You mean since most of my “interviews” have been fiction?
My first article, “Your Popularity Is 0”, was written at work (a former job) a couple of days after finding Broowaha on Craigslist. The feedback I got only reinforced what the title said about me as a new contributor. My favorite article is probably “With This Muse You Lose”. I was researching the idea of an article on “writer suicides” (seriously) when I got a message from another new contributor who wondered about the harshness she encountered in the comment thread of her first article. Two weeks later, “With This Muse…” was my response. To date, it’s the only piece I’ve ever written that has gotten feedback from people where they actually opened up (anonymously) and expressed the same feelings these dead writers felt before they ended it all.
Lately, the idea of a webcast just seemed like the next logical step for a career going nowhere. Exposure, exposure, exposure. And if other, more talented people want to jump on board with me, at least I won’t be the only one who sinks the ship… right?
If you could write about anyone or any situation, what would it be?
I don’t think I’ve encountered that person or situation yet. Maybe in not knowing, I’ll keep writing about what’s right in front of me, rather than chasing something that, when I finally do it, will leave me with nothing left to do. Then there’s that Fool Waha interview with you
What artist (musician, author, painter etc) inspires you?
I’ve been planning. And seriously, I’m developing a TV pilot. So what if nobody in Hollywood knows me. With 5,611 independent production companies in Greater Los Angeles, anything’s possible.

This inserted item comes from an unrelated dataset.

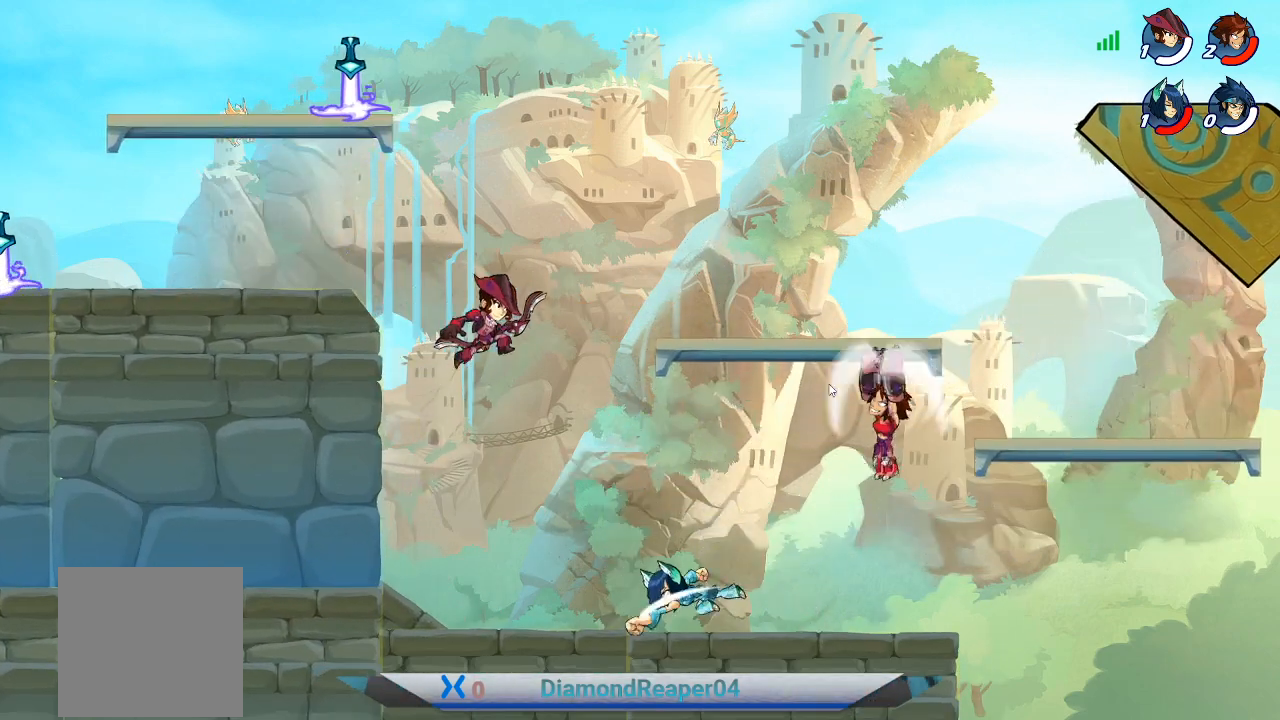
{"buttons": ["X"], "left_stick": "down-right", "right_stick": "center", "events": [[433, "X", "down"], [500, "left_stick", "down-right"]]}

Jean-Michel Basquiat. Particularly Boy and Dog and later Ten Punching Bags (with Warhol). His unintentional example of expression through graffiti should be used as motivation in the world of Citizen Journalism. By taking a hated symbol of expression, forcing it into the everyday view of the 1980’s mainstream, and (ultimately) seeing it accepted as a legitimate voice should be an example of what Citizen Journalism can do through another hated symbol of expression – the blog. By our often blunt, sometimes blurred, but accurate presentation of the facts right in front of us, we will be viewed as a legitimate voice for today.
That and watching the artistry of Manny Ramirez keep his swing short and his bat long and level through the hitting zone as he makes National League pitchers look like rag-armed, thirteen-year-olds.
Art has many forms.
Of our topics (city life, night life, culture, sports, etc) what is your favorite? Is there a reason why you tend to write/read more articles in that section?

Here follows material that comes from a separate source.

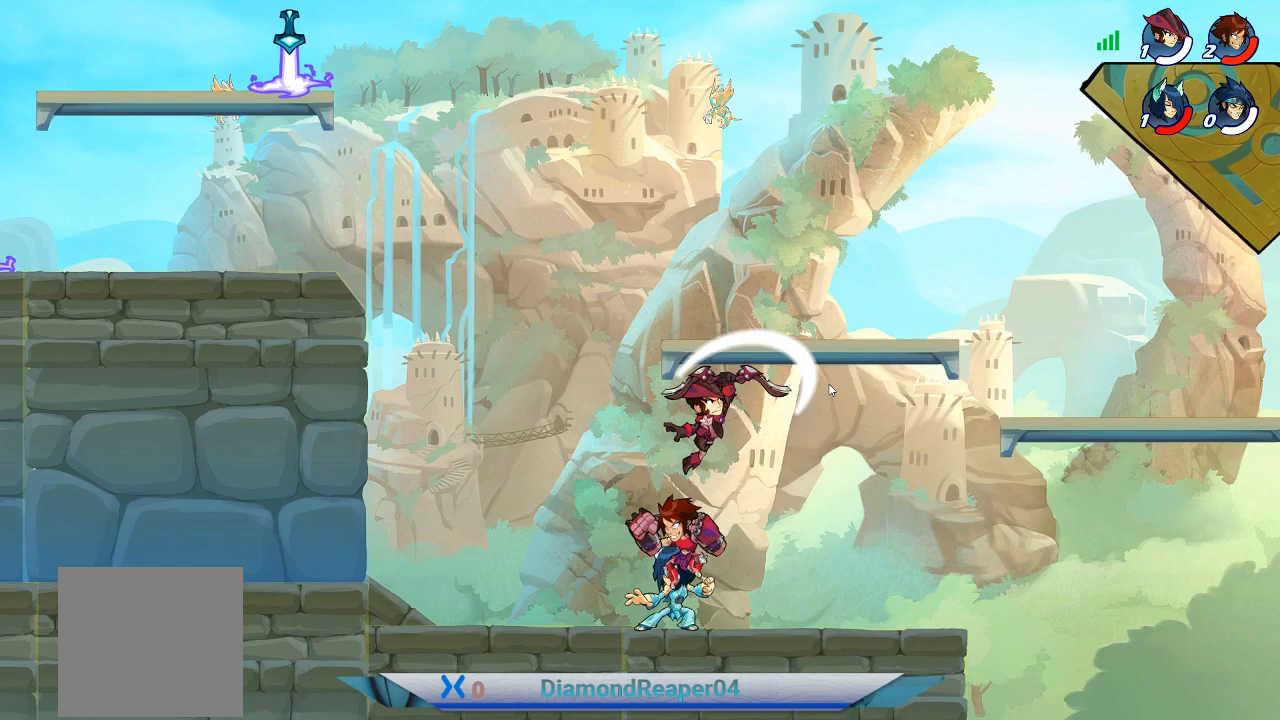
{"buttons": [], "left_stick": "up-right", "right_stick": "center", "events": [[33, "X", "up"], [133, "X", "down"], [133, "left_stick", "right"], [267, "X", "up"], [333, "X", "down"], [367, "left_stick", "left"], [467, "X", "up"], [500, "left_stick", "up-right"]]}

When I was little, I wanted to be the Dodgers’ center fielder, and replace Vin Scully when he retired. Now, all these years later, I’m not in broadcasting and Vin Scully still hasn’t retired. But I do still play slow-pitch softball. For me sports, like writing, is an addiction. And I keep coming back to it as a topic for the same reason I come back to writing. I’ve always had a love/addiction with the written word – and the spoken word – as delivered by Vin Scully. It was always equal parts reporting and poetry. Some kids are raised on comic books, some on the classics…I was raised on Vin Scully. Every writer is a product of a lifetime of experiences, and all of them, in some way, shape and inform what we write. Chris Carter was raised in Bellflower on baseball and Vin Scully and all he was able to make out of it was The X-Files. Quentin Tarantino worked in a video store in Manhattan Beach and all he could turn that into was Reservoir Dogs and Pulp Fiction. All we, as writers, should expect from ourselves is to write what we already are. That’s what lies at the core of Citizen Journalism. If you see it, write it.
And always remember to use the spell check.